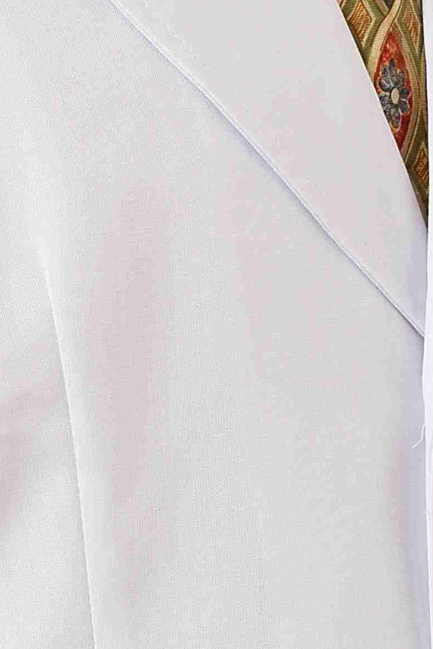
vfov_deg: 3.6
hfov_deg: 2.4
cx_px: 99
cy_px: 138
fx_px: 10202
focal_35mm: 566
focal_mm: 90
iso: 125
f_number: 11
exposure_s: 1/125
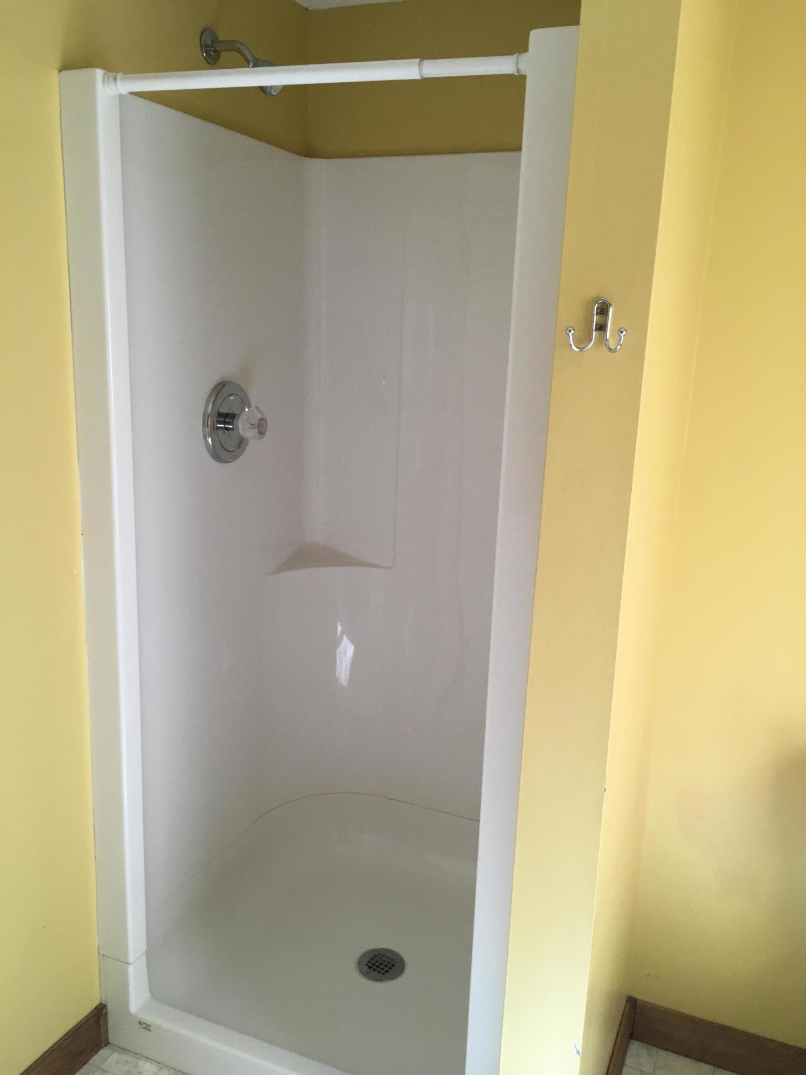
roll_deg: -2.0
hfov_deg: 48.2
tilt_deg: -15.6
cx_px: 403
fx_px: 900
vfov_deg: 61.7
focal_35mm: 29
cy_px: 538
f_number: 2.2
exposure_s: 1/30
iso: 40
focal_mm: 4.15
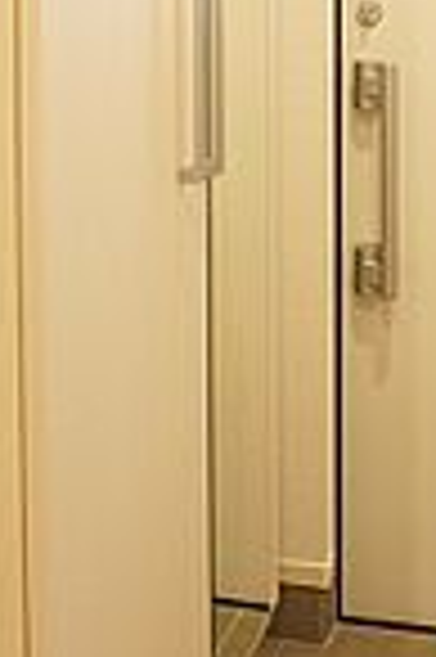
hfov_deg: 17.2
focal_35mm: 79
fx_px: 1438
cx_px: 281
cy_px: 36
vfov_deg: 24.8
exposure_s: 1/60
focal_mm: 16
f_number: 4
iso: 1600
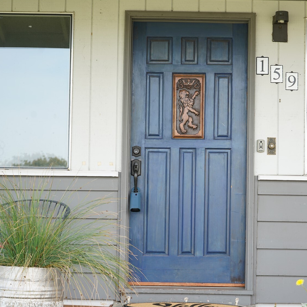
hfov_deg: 20.1
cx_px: 187
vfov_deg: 20.2
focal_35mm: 86
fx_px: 863
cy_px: 153
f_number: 5.6
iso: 200
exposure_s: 1/160
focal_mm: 67
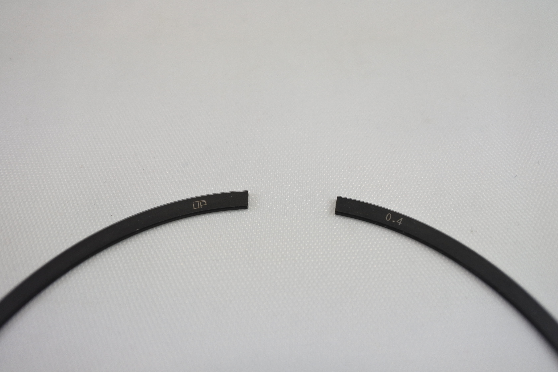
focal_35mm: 29
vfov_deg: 45.0
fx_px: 449
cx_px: 279
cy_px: 186
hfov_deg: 63.7
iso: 320
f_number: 3.8
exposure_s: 1/250
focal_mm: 11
==============================
◆ Goal of the exercise ◆
All of the entries above need to be transcribed exactly, except for the pictures.

◆ Response to this task ◆
vfov_deg: 3.6
hfov_deg: 2.4
cx_px: 99
cy_px: 138
fx_px: 10202
focal_35mm: 566
focal_mm: 90
iso: 125
f_number: 11
exposure_s: 1/125
roll_deg: -2.0
hfov_deg: 48.2
tilt_deg: -15.6
cx_px: 403
fx_px: 900
vfov_deg: 61.7
focal_35mm: 29
cy_px: 538
f_number: 2.2
exposure_s: 1/30
iso: 40
focal_mm: 4.15
hfov_deg: 17.2
focal_35mm: 79
fx_px: 1438
cx_px: 281
cy_px: 36
vfov_deg: 24.8
exposure_s: 1/60
focal_mm: 16
f_number: 4
iso: 1600
hfov_deg: 20.1
cx_px: 187
vfov_deg: 20.2
focal_35mm: 86
fx_px: 863
cy_px: 153
f_number: 5.6
iso: 200
exposure_s: 1/160
focal_mm: 67
focal_35mm: 29
vfov_deg: 45.0
fx_px: 449
cx_px: 279
cy_px: 186
hfov_deg: 63.7
iso: 320
f_number: 3.8
exposure_s: 1/250
focal_mm: 11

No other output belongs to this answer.